**RECORDS TO PROCESS:**
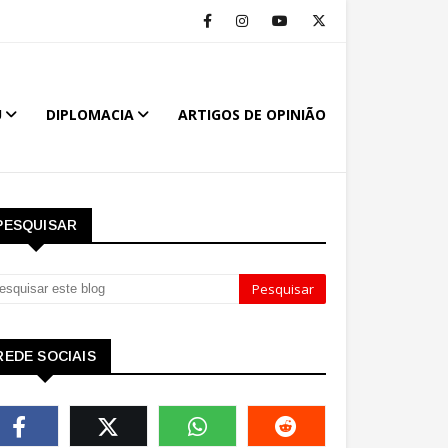
U
DIPLOMACIA
ARTIGOS DE OPINIÃO
PESQUISAR
REDE SOCIAIS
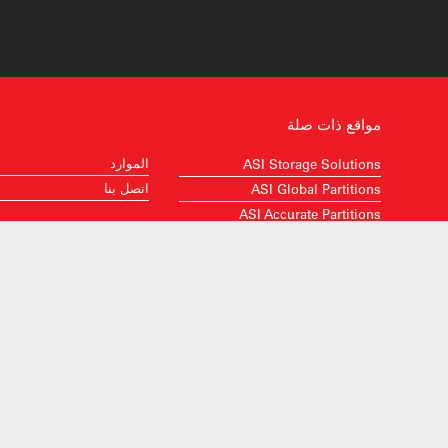
مواقع ذات صلة
الموارد
ASI Storage Solutions
اتصل بنا
ASI Global Partitions
ASI Accurate Partitions
ASI Visual Display Products
ASI Group
المواقع العالمية
©2026 American Specialties, Inc.
جميع الحقوق محفو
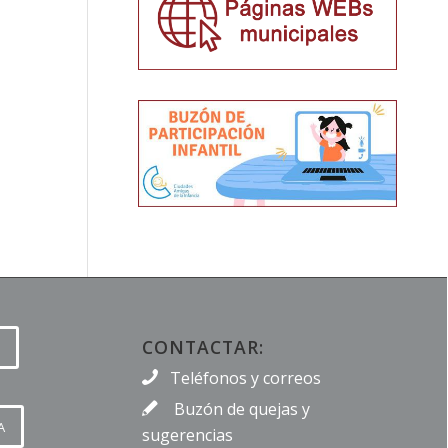
CONTACTAR:
Teléfonos y correos
Buzón de quejas y
A
sugerencias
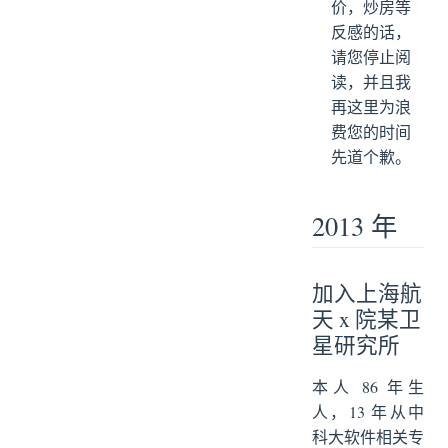
价，炒房等
反感的话，
请您停止阅
读，并且我
再这里为浪
费您的时间
先道个歉。
2013 年
加入上海航
天 x 院某卫
星研究所
本人 86 年生
人，13 年从中
科大软件相关专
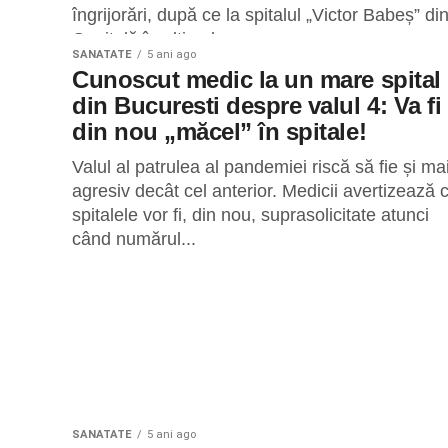
îngrijorări, după ce la spitalul „Victor Babeș” di
Capitală în ultimele...
SANATATE
5 ani ago
Cunoscut medic la un mare spital
din Bucuresti despre valul 4: Va fi
din nou „măcel” în spitale!
Valul al patrulea al pandemiei riscă să fie și ma
agresiv decât cel anterior. Medicii avertizează 
spitalele vor fi, din nou, suprasolicitate atunci
când numărul...
SANATATE
5 ani ago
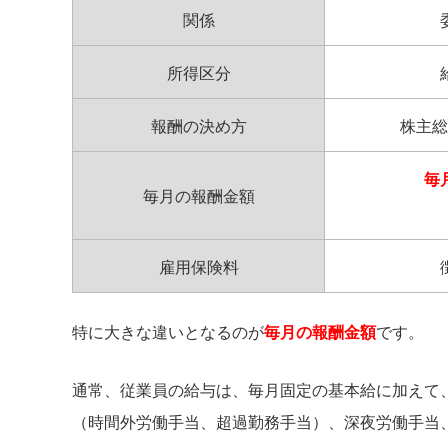
関係
所得区分
報酬の決め方
株主総
毎
毎月の報酬金額
雇用保険料
特に大きな違いとなるのが
毎月の報酬金額
です。
通常、従業員の給与は、毎月固定の基本給に加えて
（時間外労働手当、超過勤務手当）、深夜労働手当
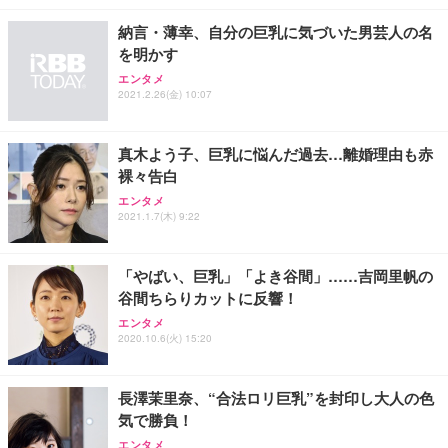
納言・薄幸、自分の巨乳に気づいた男芸人の名
を明かす
エンタメ
2021.2.26(金) 10:07
真木よう子、巨乳に悩んだ過去…離婚理由も赤
裸々告白
エンタメ
2021.1.7(木) 9:22
「やばい、巨乳」「よき谷間」……吉岡里帆の
谷間ちらりカットに反響！
エンタメ
2020.10.6(火) 15:20
長澤茉里奈、“合法ロリ巨乳”を封印し大人の色
気で勝負！
エンタメ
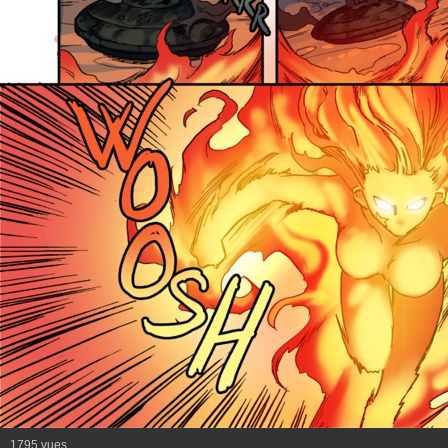
1795 vues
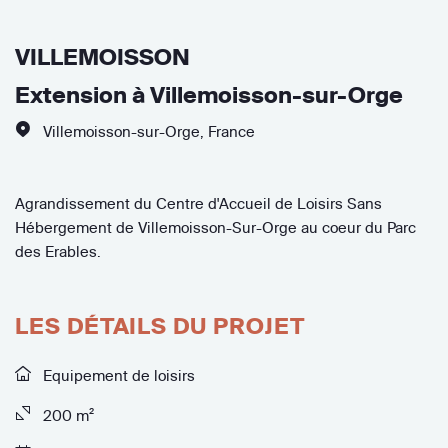
VILLEMOISSON
Extension à Villemoisson-sur-Orge
Villemoisson-sur-Orge
,
France
Agrandissement du Centre d'Accueil de Loisirs Sans
Hébergement de Villemoisson-Sur-Orge au coeur du Parc
des Erables.
LES DÉTAILS DU PROJET
Equipement de loisirs
200 m²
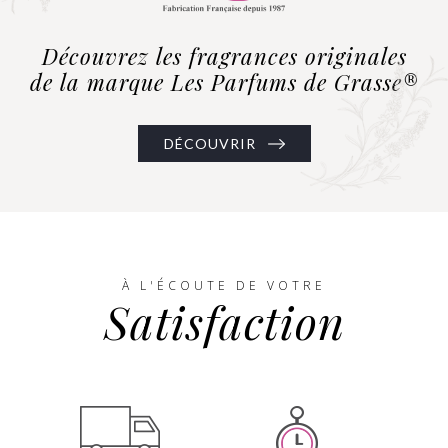
Découvrez les fragrances originales
de la marque Les Parfums de Grasse®
DÉCOUVRIR
À L'ÉCOUTE DE VOTRE
Satisfaction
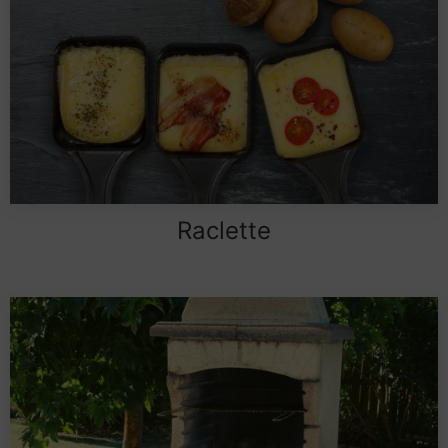
Raclette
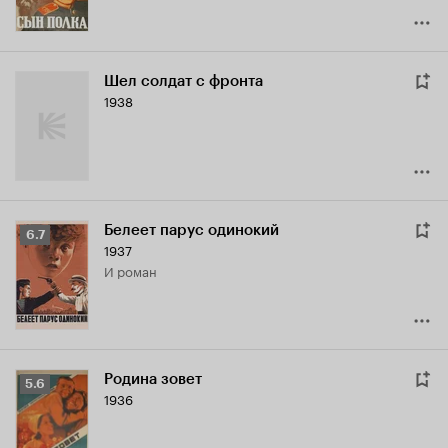
Шел солдат с фронта
1938
Белеет парус одинокий
Рейтинг
6.7
1937
Кинопоиска
и роман
6.7
Родина зовет
Рейтинг
5.6
1936
Кинопоиска
5.6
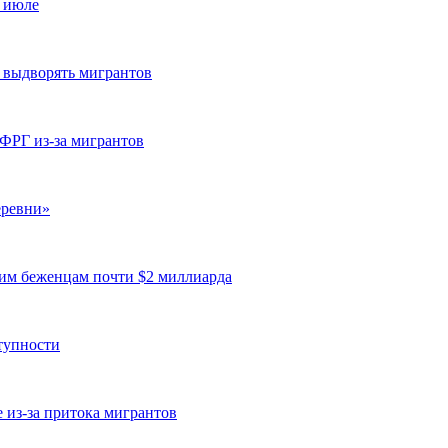
в июле
 выдворять мигрантов
 ФРГ из-за мигрантов
еревни»
им беженцам почти $2 миллиарда
тупности
е из-за притока мигрантов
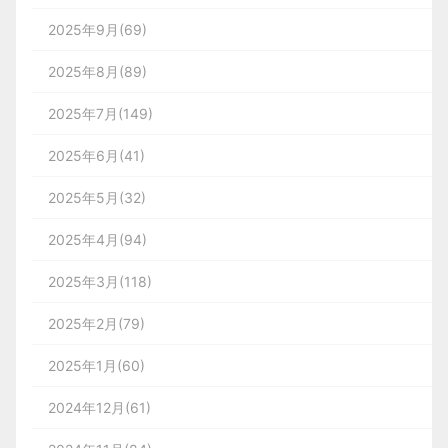
2025年9月(69)
2025年8月(89)
2025年7月(149)
2025年6月(41)
2025年5月(32)
2025年4月(94)
2025年3月(118)
2025年2月(79)
2025年1月(60)
2024年12月(61)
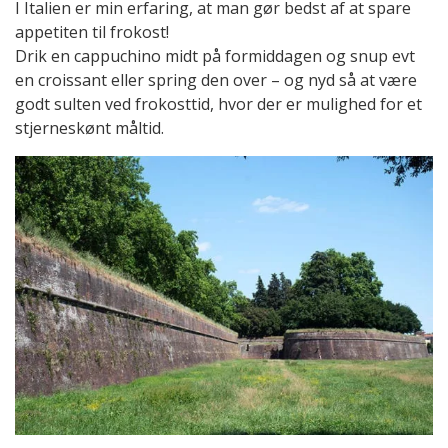
I Italien er min erfaring, at man gør bedst af at spare
appetiten til frokost!
Drik en cappuchino midt på formiddagen og snup evt
en croissant eller spring den over – og nyd så at være
godt sulten ved frokosttid, hvor der er mulighed for et
stjerneskønt måltid.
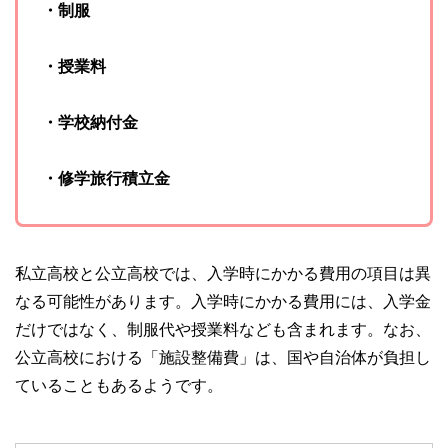
・制服
・授業料
・学校納付金
・修学旅行積立金
私立高校と公立高校では、入学時にかかる費用の項目は異
なる可能性があります。入学時にかかる費用には、入学金
だけではなく、制服代や授業料なども含まれます。なお、
公立高校における「施設整備費」は、国や自治体が負担し
ていることもあるようです。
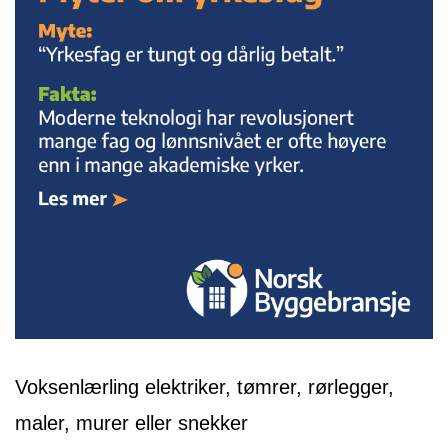
Voksenlærling elektriker, tømrer, rørlegger,
maler, murer eller snekker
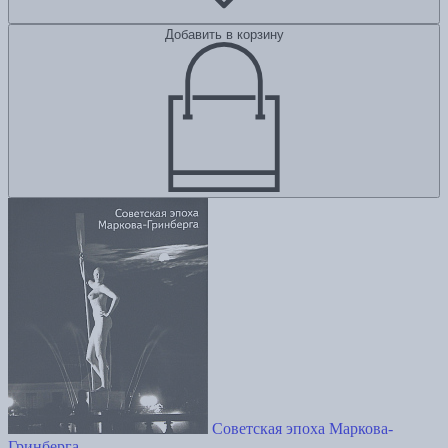
Добавить в корзину
Советская эпоха Маркова-
Гринберга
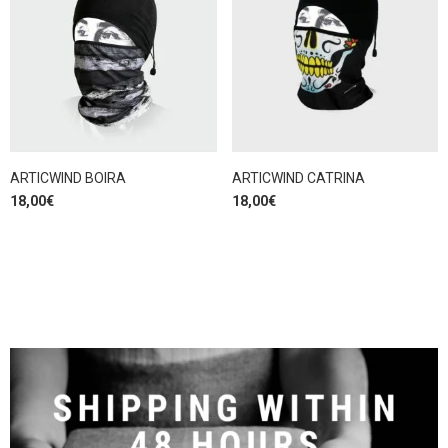
ARTICWIND BOIRA
ARTICWIND CATRINA
18,00
€
18,00
€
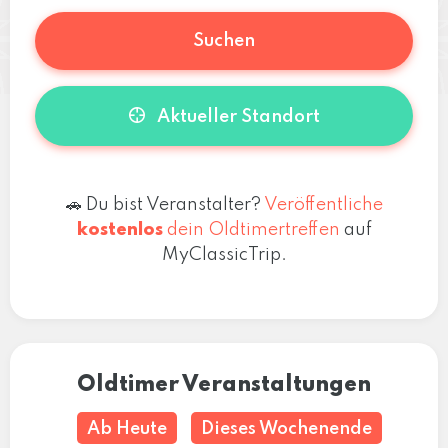
Suchen
Aktueller Standort
🚗 Du bist Veranstalter?
Veröffentliche
kostenlos
dein Oldtimertreffen
auf
MyClassicTrip.
Oldtimer Veranstaltungen
Ab Heute
Dieses Wochenende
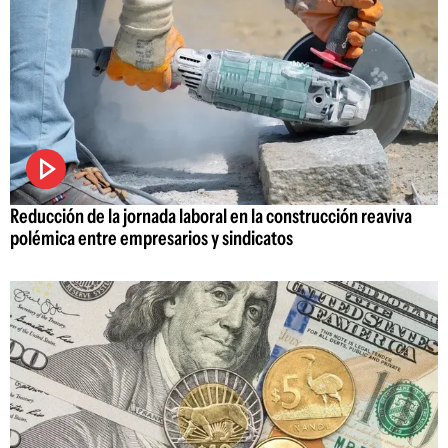
Reducción de la jornada laboral en la construcción reaviva
polémica entre empresarios y sindicatos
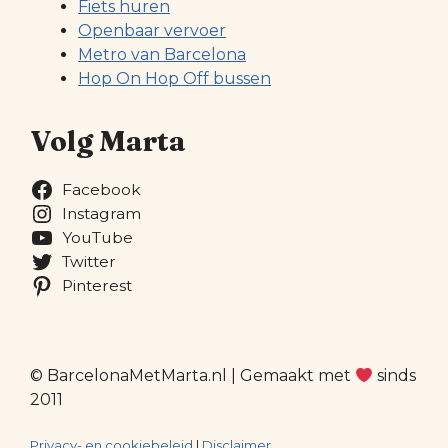
Fiets huren
Openbaar vervoer
Metro van Barcelona
Hop On Hop Off bussen
Volg Marta
Facebook
Instagram
YouTube
Twitter
Pinterest
© BarcelonaMetMarta.nl | Gemaakt met
sinds
2011
Privacy- en cookiebeleid
|
Disclaimer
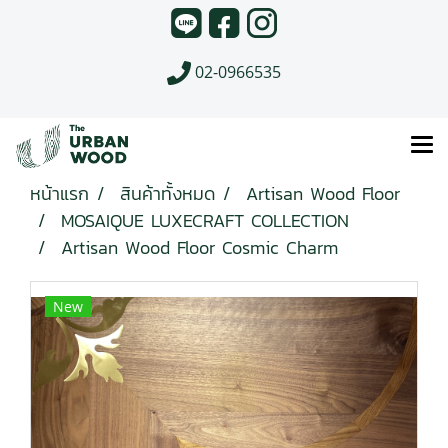
02-0966535
หน้าแรก
สินค้าทั้งหมด
Artisan Wood Floor
MOSAIQUE LUXECRAFT COLLECTION
Artisan Wood Floor Cosmic Charm
New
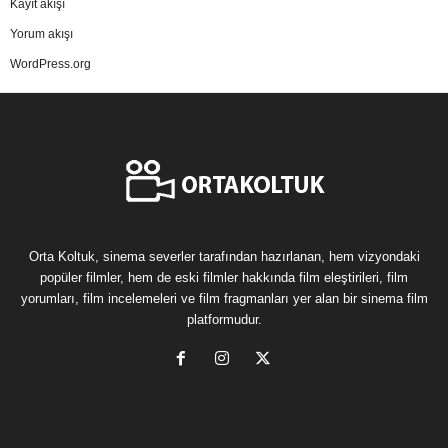
Kayıt akışı
Yorum akışı
WordPress.org
Orta Koltuk, sinema severler tarafından hazırlanan, hem vizyondaki
popüler filmler, hem de eski filmler hakkında film eleştirileri, film
yorumları, film incelemeleri ve film fragmanları yer alan bir sinema film
platformudur.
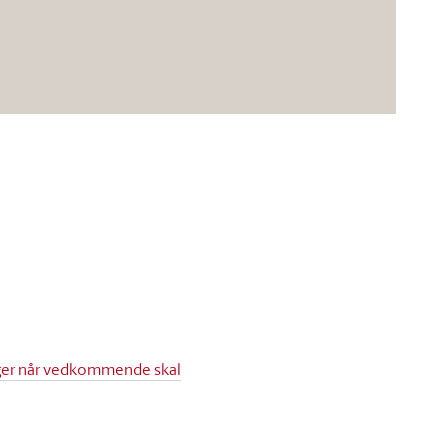
linger når vedkommende skal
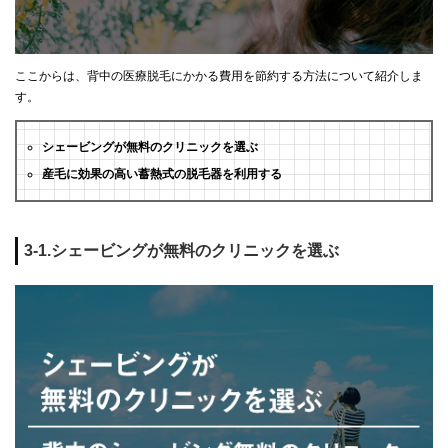
ここからは、背中の医療脱毛にかかる費用を節約する方法について紹介しま
す。
シェービングが無料のクリニックを選ぶ
産毛に効果の高い蓄熱式の脱毛器を利用する
3-1.シェービングが無料のクリニックを選ぶ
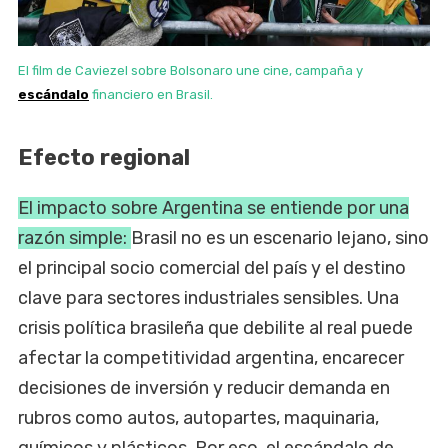
El film de Caviezel sobre Bolsonaro une cine, campaña y
escándalo
financiero en Brasil.
Efecto regional
El impacto sobre Argentina se entiende por una
razón simple:
Brasil no es un escenario lejano, sino
el principal socio comercial del país y el destino
clave para sectores industriales sensibles. Una
crisis política brasileña que debilite al real puede
afectar la competitividad argentina, encarecer
decisiones de inversión y reducir demanda en
rubros como autos, autopartes, maquinaria,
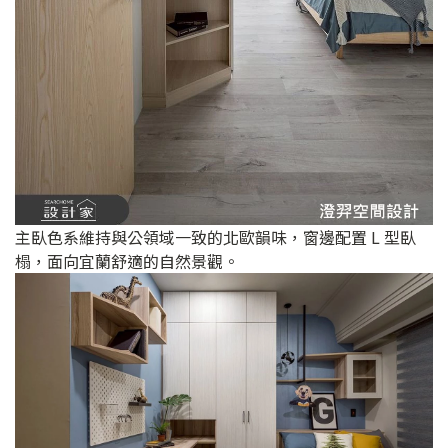
主臥色系維持與公領域一致的北歐韻味，窗邊配置 L 型臥
榻，面向宜蘭舒適的自然景觀。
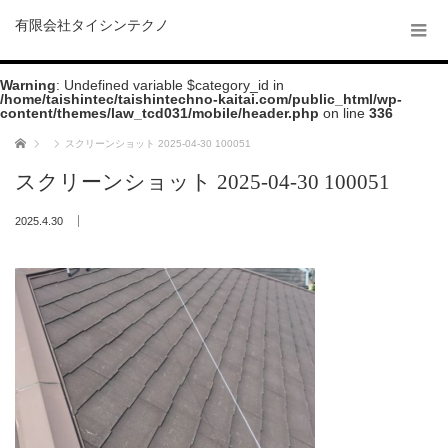
有限会社タイシンテクノ
Warning
: Undefined variable $category_id in
/home/taishintec/taishintechno-kaitai.com/public_html/wp-
content/themes/law_tcd031/mobile/header.php
on line
336
ホーム
スクリーンショット 2025-04-30 100051
スクリーンショット 2025-04-30 100051
2025.4.30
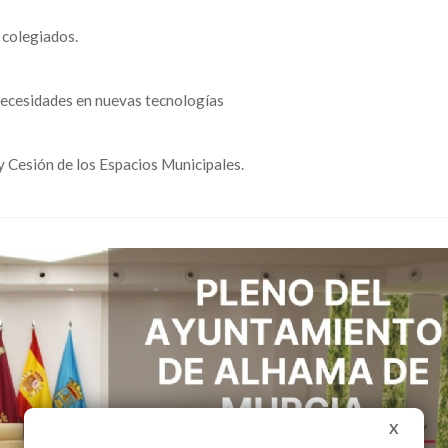
 colegiados.
necesidades en nuevas tecnologías
 Cesión de los Espacios Municipales.
X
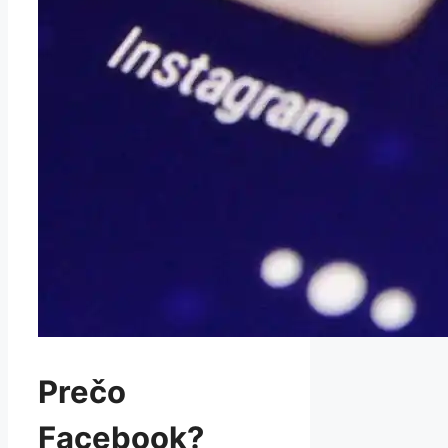
Prečo
Facebook?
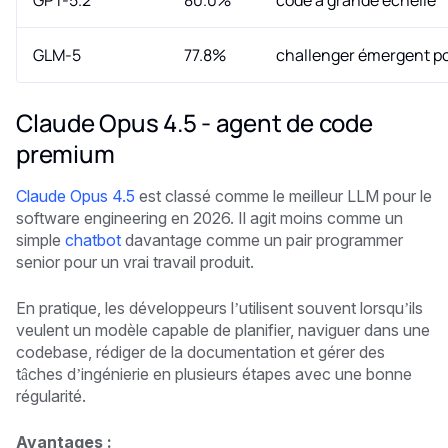
GLM-5
77.8%
challenger émergent po
Claude Opus 4.5 - agent de code
premium
Claude Opus 4.5
est classé comme le meilleur LLM pour le
software engineering en 2026. Il agit moins comme un
simple
chatbot
davantage comme un pair programmer
senior pour un vrai travail produit.
En pratique, les développeurs l’utilisent souvent lorsqu’ils
veulent un modèle capable de planifier, naviguer dans une
codebase, rédiger de la documentation et gérer des
tâches d’ingénierie en plusieurs étapes avec une bonne
régularité.
Avantages :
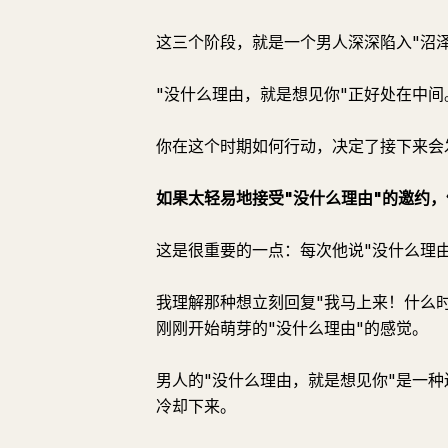
这三个阶段，就是一个男人深深陷入"沼
"没什么理由，就是想见你"正好处在中
你在这个时期如何行动，决定了接下来会
如果太轻易地接受"没什么理由"的邀约
这是很重要的一点：每次他说"没什么理
我理解那种想立刻回复"我马上来！什么时
刚刚开始萌芽的"没什么理由"的感觉。
男人的"没什么理由，就是想见你"是一
冷却下来。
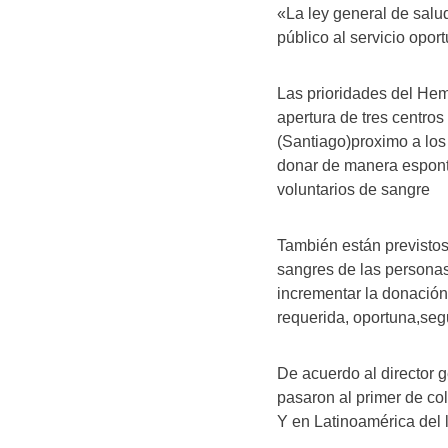
«La ley general de salu
público al servicio opor
Las prioridades del Hem
apertura de tres centros 
(Santiago)proximo a los 
donar de manera espont
voluntarios de sangre
También están previstos 
sangres de las personas
incrementar la donación
requerida, oportuna,segu
De acuerdo al director 
pasaron al primer de co
Y en Latinoamérica del l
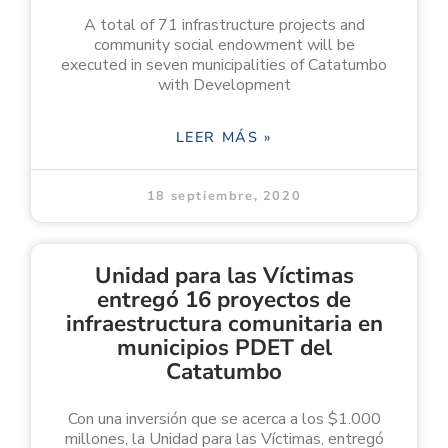
A total of 71 infrastructure projects and
community social endowment will be
executed in seven municipalities of Catatumbo
with Development
LEER MÁS »
18 septiembre, 2020
Unidad para las Víctimas
entregó 16 proyectos de
infraestructura comunitaria en
municipios PDET del
Catatumbo
Con una inversión que se acerca a los $1.000
millones, la Unidad para las Víctimas, entregó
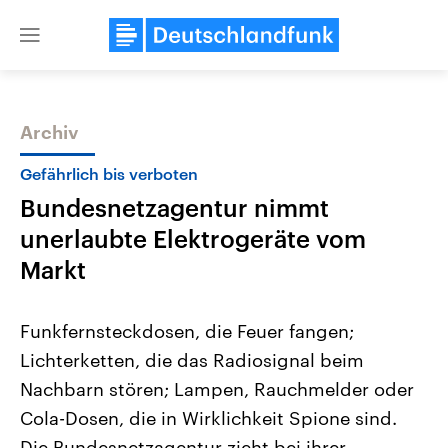
Close
menu
Archiv
Themen
Gefährlich bis verboten
Bundesnetzagentur nimmt
unerlaubte Elektrogeräte vom
Markt
Funkfernsteckdosen, die Feuer fangen;
Landtagswahl Sachsen-Anhalt
USA
Lichterketten, die das Radiosignal beim
2026
Aktuelle Beiträge, Analys
Alle Informationen
Hintergründe
Nachbarn stören; Lampen, Rauchmelder oder
Sachsen-Anhalt wählt am 6.
Wirtschaftlich und militäri
September 2026 einen neuen
gehören die Vereinigten S
Cola-Dosen, die in Wirklichkeit Spione sind.
Landtag. Seit 2021 wird das
den mächtigsten Ländern 
Bundesland von einer Koalition aus
Die Bundesnetzagentur zieht bei ihrer
mit großem Einfluss auf d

**EXERCISE OBJECTIVE:**
Reproduce the lines beginning at the one that has "2025年9月(69)" and ending after the one that has "2024年12月(61)", replacing "2025年" with "2025/" wherever it occurs and leaving everything else unchanged.

**EXERCISE SOLUTION:**
2025/9月(69)
2025/8月(89)
2025/7月(149)
2025/6月(41)
2025/5月(32)
2025/4月(94)
2025/3月(118)
2025/2月(79)
2025/1月(60)
2024年12月(61)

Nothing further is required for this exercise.